Oh, and setup an anonymous tip-line. To allow other firms to "investigate"
others in order to make themselves look better (might not happen every year,
but I'd imagine it would be an option of last resort if something really bad
needed to be covered).

Shady things will still happen, but there will be attempts to reduce it just
enough so others take the hit. Plus, the public gets a few show trials to make
them believe the regulators have teeth.

------
gumby
This is an interesting and broad analogy which I hadn't heard of before.

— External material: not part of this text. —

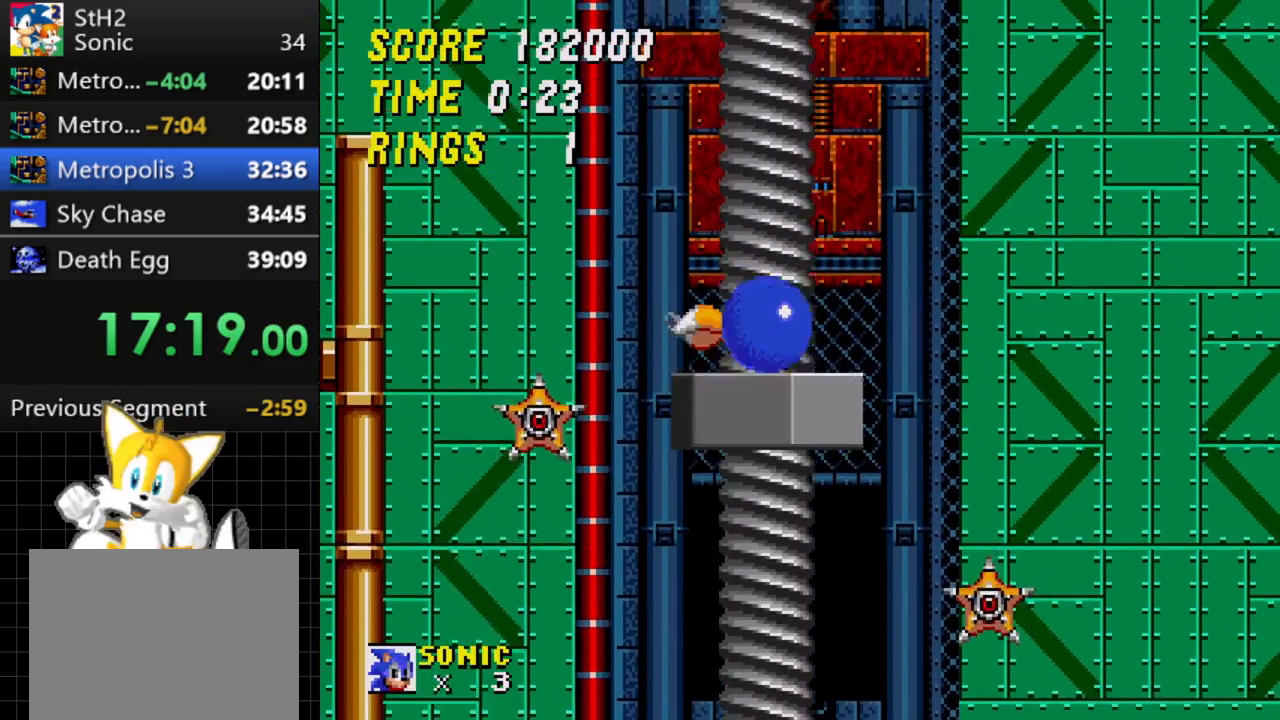
{"buttons": ["DPAD_RIGHT"], "events": []}
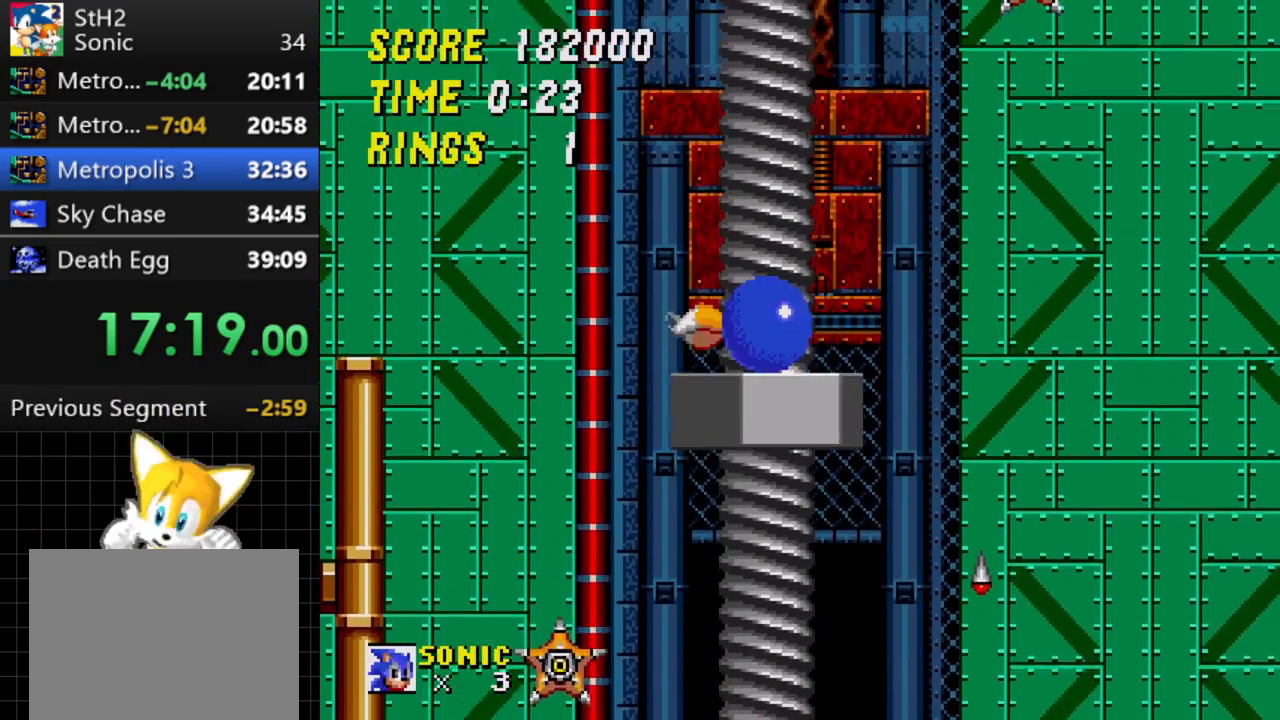
{"buttons": ["DPAD_RIGHT"], "events": []}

The military, at the end of the day, is a tool (famously, another tool of
diplomacy). Either it's useful or not. Likewise finance is a tool
(fundamentally a service industry like gardening or medicine). We support it
because it helps finance business, helps people manage their pensions etc.
Sometimes sidelines are useful too (DARPA, gun hobbyists, weird financial
instruments that increase liquidity for everyone).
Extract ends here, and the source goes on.